(Extracted data entries)

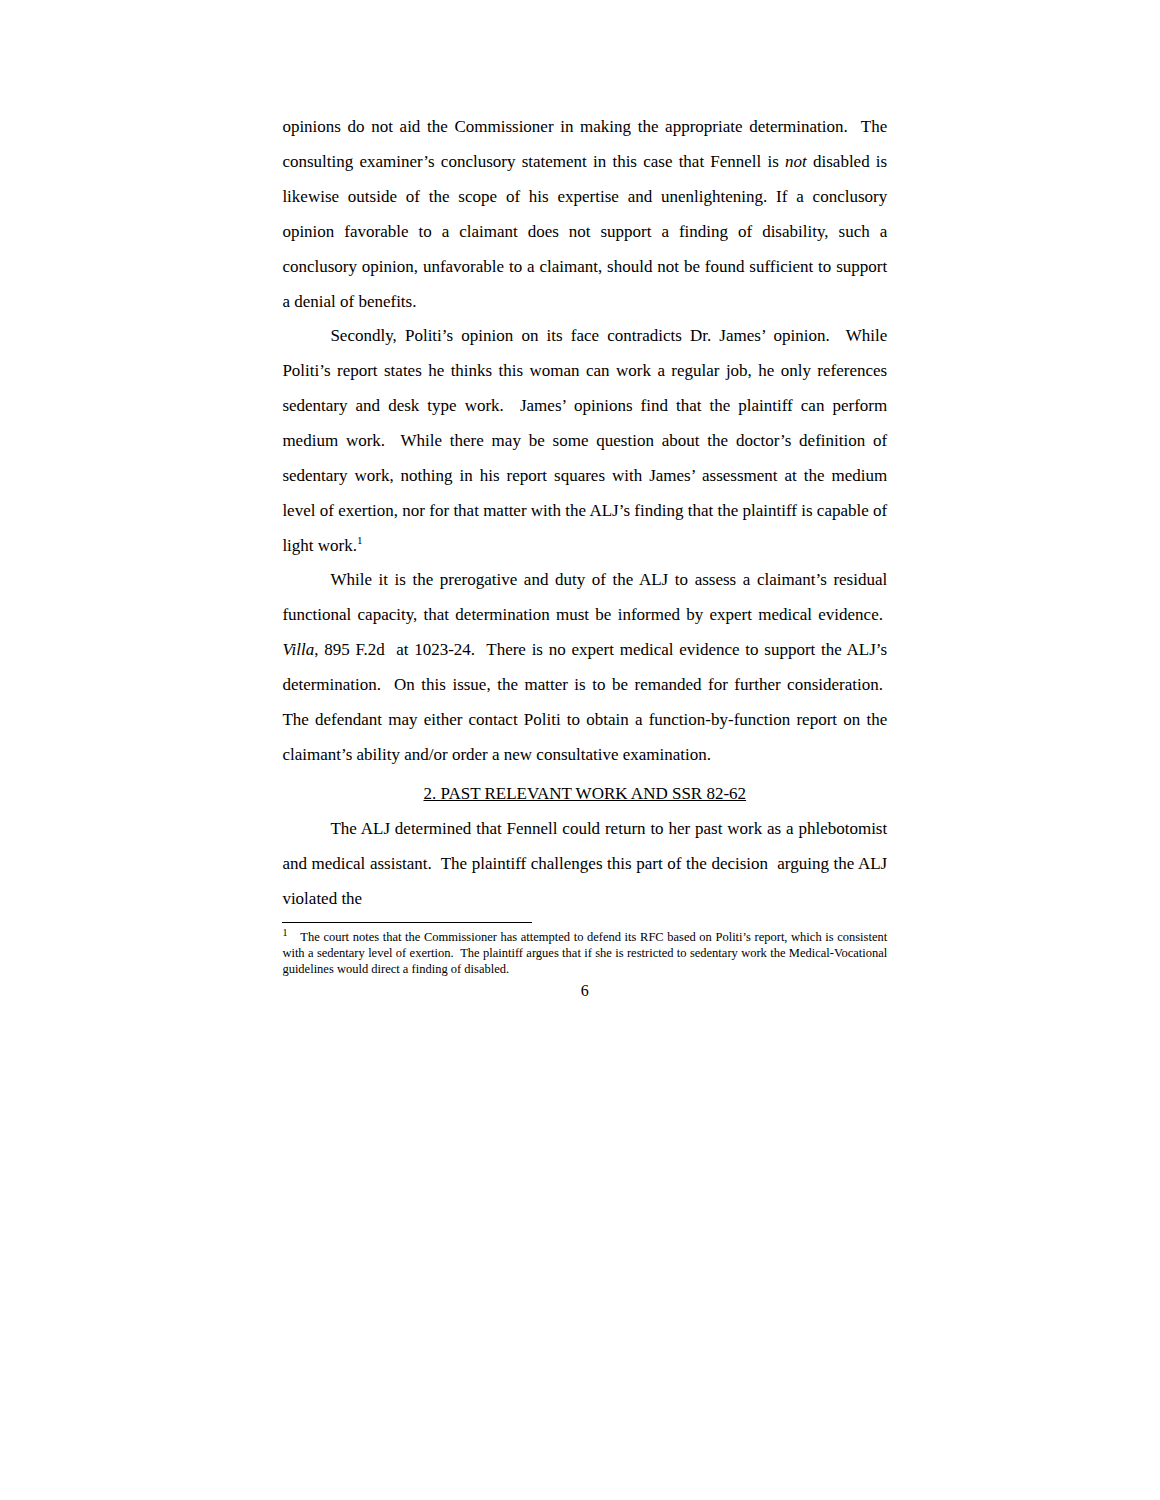opinions do not aid the Commissioner in making the appropriate determination. The consulting examiner’s conclusory statement in this case that Fennell is not disabled is likewise outside of the scope of his expertise and unenlightening. If a conclusory opinion favorable to a claimant does not support a finding of disability, such a conclusory opinion, unfavorable to a claimant, should not be found sufficient to support a denial of benefits.
Secondly, Politi’s opinion on its face contradicts Dr. James’ opinion. While Politi’s report states he thinks this woman can work a regular job, he only references sedentary and desk type work. James’ opinions find that the plaintiff can perform medium work. While there may be some question about the doctor’s definition of sedentary work, nothing in his report squares with James’ assessment at the medium level of exertion, nor for that matter with the ALJ’s finding that the plaintiff is capable of light work.1
While it is the prerogative and duty of the ALJ to assess a claimant’s residual functional capacity, that determination must be informed by expert medical evidence. Villa, 895 F.2d at 1023-24. There is no expert medical evidence to support the ALJ’s determination. On this issue, the matter is to be remanded for further consideration. The defendant may either contact Politi to obtain a function-by-function report on the claimant’s ability and/or order a new consultative examination.
2. PAST RELEVANT WORK AND SSR 82-62
The ALJ determined that Fennell could return to her past work as a phlebotomist and medical assistant. The plaintiff challenges this part of the decision arguing the ALJ violated the
1 The court notes that the Commissioner has attempted to defend its RFC based on Politi’s report, which is consistent with a sedentary level of exertion. The plaintiff argues that if she is restricted to sedentary work the Medical-Vocational guidelines would direct a finding of disabled.
6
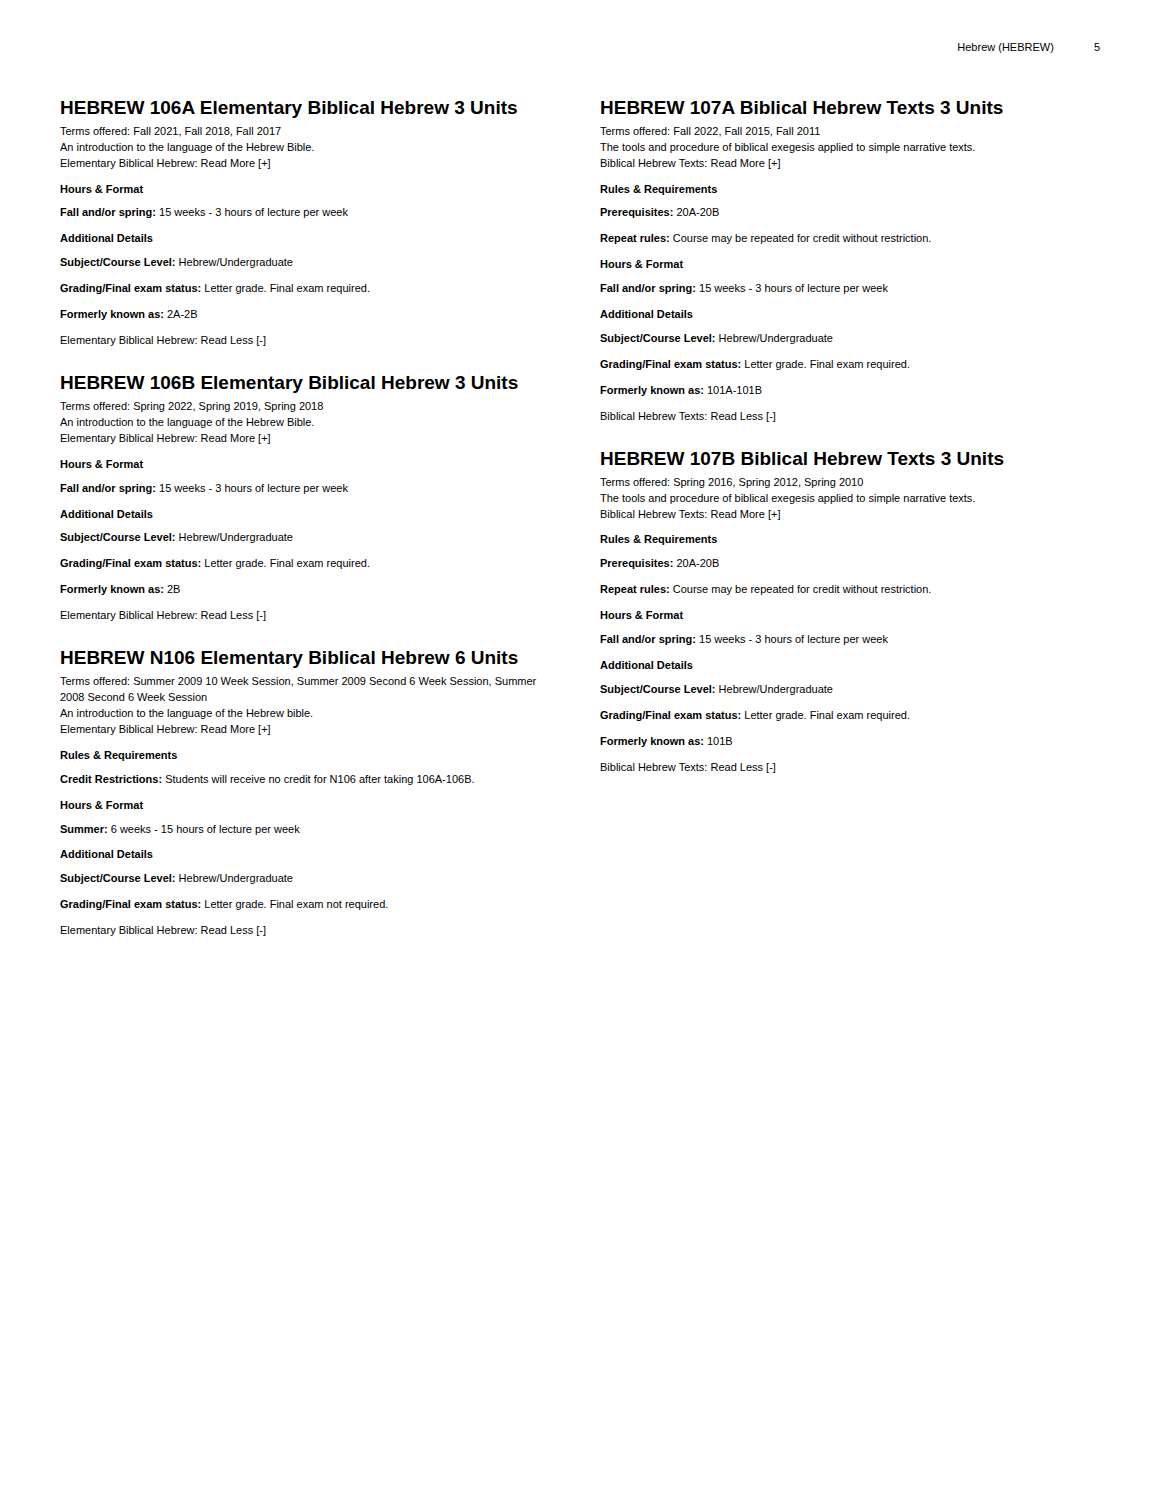Hebrew (HEBREW) 5
HEBREW 106A Elementary Biblical Hebrew 3 Units
Terms offered: Fall 2021, Fall 2018, Fall 2017
An introduction to the language of the Hebrew Bible.
Elementary Biblical Hebrew: Read More [+]
Hours & Format
Fall and/or spring: 15 weeks - 3 hours of lecture per week
Additional Details
Subject/Course Level: Hebrew/Undergraduate
Grading/Final exam status: Letter grade. Final exam required.
Formerly known as: 2A-2B
Elementary Biblical Hebrew: Read Less [-]
HEBREW 106B Elementary Biblical Hebrew 3 Units
Terms offered: Spring 2022, Spring 2019, Spring 2018
An introduction to the language of the Hebrew Bible.
Elementary Biblical Hebrew: Read More [+]
Hours & Format
Fall and/or spring: 15 weeks - 3 hours of lecture per week
Additional Details
Subject/Course Level: Hebrew/Undergraduate
Grading/Final exam status: Letter grade. Final exam required.
Formerly known as: 2B
Elementary Biblical Hebrew: Read Less [-]
HEBREW N106 Elementary Biblical Hebrew 6 Units
Terms offered: Summer 2009 10 Week Session, Summer 2009 Second 6 Week Session, Summer 2008 Second 6 Week Session
An introduction to the language of the Hebrew bible.
Elementary Biblical Hebrew: Read More [+]
Rules & Requirements
Credit Restrictions: Students will receive no credit for N106 after taking 106A-106B.
Hours & Format
Summer: 6 weeks - 15 hours of lecture per week
Additional Details
Subject/Course Level: Hebrew/Undergraduate
Grading/Final exam status: Letter grade. Final exam not required.
Elementary Biblical Hebrew: Read Less [-]
HEBREW 107A Biblical Hebrew Texts 3 Units
Terms offered: Fall 2022, Fall 2015, Fall 2011
The tools and procedure of biblical exegesis applied to simple narrative texts.
Biblical Hebrew Texts: Read More [+]
Rules & Requirements
Prerequisites: 20A-20B
Repeat rules: Course may be repeated for credit without restriction.
Hours & Format
Fall and/or spring: 15 weeks - 3 hours of lecture per week
Additional Details
Subject/Course Level: Hebrew/Undergraduate
Grading/Final exam status: Letter grade. Final exam required.
Formerly known as: 101A-101B
Biblical Hebrew Texts: Read Less [-]
HEBREW 107B Biblical Hebrew Texts 3 Units
Terms offered: Spring 2016, Spring 2012, Spring 2010
The tools and procedure of biblical exegesis applied to simple narrative texts.
Biblical Hebrew Texts: Read More [+]
Rules & Requirements
Prerequisites: 20A-20B
Repeat rules: Course may be repeated for credit without restriction.
Hours & Format
Fall and/or spring: 15 weeks - 3 hours of lecture per week
Additional Details
Subject/Course Level: Hebrew/Undergraduate
Grading/Final exam status: Letter grade. Final exam required.
Formerly known as: 101B
Biblical Hebrew Texts: Read Less [-]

- Exercise brief
An exact reprint of every record is required, with the pictures omitted.

- Solution for this problem
opinions do not aid the Commissioner in making the appropriate determination. The consulting examiner’s conclusory statement in this case that Fennell is not disabled is likewise outside of the scope of his expertise and unenlightening. If a conclusory opinion favorable to a claimant does not support a finding of disability, such a conclusory opinion, unfavorable to a claimant, should not be found sufficient to support a denial of benefits.
Secondly, Politi’s opinion on its face contradicts Dr. James’ opinion. While Politi’s report states he thinks this woman can work a regular job, he only references sedentary and desk type work. James’ opinions find that the plaintiff can perform medium work. While there may be some question about the doctor’s definition of sedentary work, nothing in his report squares with James’ assessment at the medium level of exertion, nor for that matter with the ALJ’s finding that the plaintiff is capable of light work.1
While it is the prerogative and duty of the ALJ to assess a claimant’s residual functional capacity, that determination must be informed by expert medical evidence. Villa, 895 F.2d at 1023-24. There is no expert medical evidence to support the ALJ’s determination. On this issue, the matter is to be remanded for further consideration. The defendant may either contact Politi to obtain a function-by-function report on the claimant’s ability and/or order a new consultative examination.
2. PAST RELEVANT WORK AND SSR 82-62
The ALJ determined that Fennell could return to her past work as a phlebotomist and medical assistant. The plaintiff challenges this part of the decision arguing the ALJ violated the
1 The court notes that the Commissioner has attempted to defend its RFC based on Politi’s report, which is consistent with a sedentary level of exertion. The plaintiff argues that if she is restricted to sedentary work the Medical-Vocational guidelines would direct a finding of disabled.
6
Hebrew (HEBREW) 5
HEBREW 106A Elementary Biblical Hebrew 3 Units
Terms offered: Fall 2021, Fall 2018, Fall 2017
An introduction to the language of the Hebrew Bible.
Elementary Biblical Hebrew: Read More [+]
Hours & Format
Fall and/or spring: 15 weeks - 3 hours of lecture per week
Additional Details
Subject/Course Level: Hebrew/Undergraduate
Grading/Final exam status: Letter grade. Final exam required.
Formerly known as: 2A-2B
Elementary Biblical Hebrew: Read Less [-]
HEBREW 106B Elementary Biblical Hebrew 3 Units
Terms offered: Spring 2022, Spring 2019, Spring 2018
An introduction to the language of the Hebrew Bible.
Elementary Biblical Hebrew: Read More [+]
Hours & Format
Fall and/or spring: 15 weeks - 3 hours of lecture per week
Additional Details
Subject/Course Level: Hebrew/Undergraduate
Grading/Final exam status: Letter grade. Final exam required.
Formerly known as: 2B
Elementary Biblical Hebrew: Read Less [-]
HEBREW N106 Elementary Biblical Hebrew 6 Units
Terms offered: Summer 2009 10 Week Session, Summer 2009 Second 6 Week Session, Summer 2008 Second 6 Week Session
An introduction to the language of the Hebrew bible.
Elementary Biblical Hebrew: Read More [+]
Rules & Requirements
Credit Restrictions: Students will receive no credit for N106 after taking 106A-106B.
Hours & Format
Summer: 6 weeks - 15 hours of lecture per week
Additional Details
Subject/Course Level: Hebrew/Undergraduate
Grading/Final exam status: Letter grade. Final exam not required.
Elementary Biblical Hebrew: Read Less [-]
HEBREW 107A Biblical Hebrew Texts 3 Units
Terms offered: Fall 2022, Fall 2015, Fall 2011
The tools and procedure of biblical exegesis applied to simple narrative texts.
Biblical Hebrew Texts: Read More [+]
Rules & Requirements
Prerequisites: 20A-20B
Repeat rules: Course may be repeated for credit without restriction.
Hours & Format
Fall and/or spring: 15 weeks - 3 hours of lecture per week
Additional Details
Subject/Course Level: Hebrew/Undergraduate
Grading/Final exam status: Letter grade. Final exam required.
Formerly known as: 101A-101B
Biblical Hebrew Texts: Read Less [-]
HEBREW 107B Biblical Hebrew Texts 3 Units
Terms offered: Spring 2016, Spring 2012, Spring 2010
The tools and procedure of biblical exegesis applied to simple narrative texts.
Biblical Hebrew Texts: Read More [+]
Rules & Requirements
Prerequisites: 20A-20B
Repeat rules: Course may be repeated for credit without restriction.
Hours & Format
Fall and/or spring: 15 weeks - 3 hours of lecture per week
Additional Details
Subject/Course Level: Hebrew/Undergraduate
Grading/Final exam status: Letter grade. Final exam required.
Formerly known as: 101B
Biblical Hebrew Texts: Read Less [-]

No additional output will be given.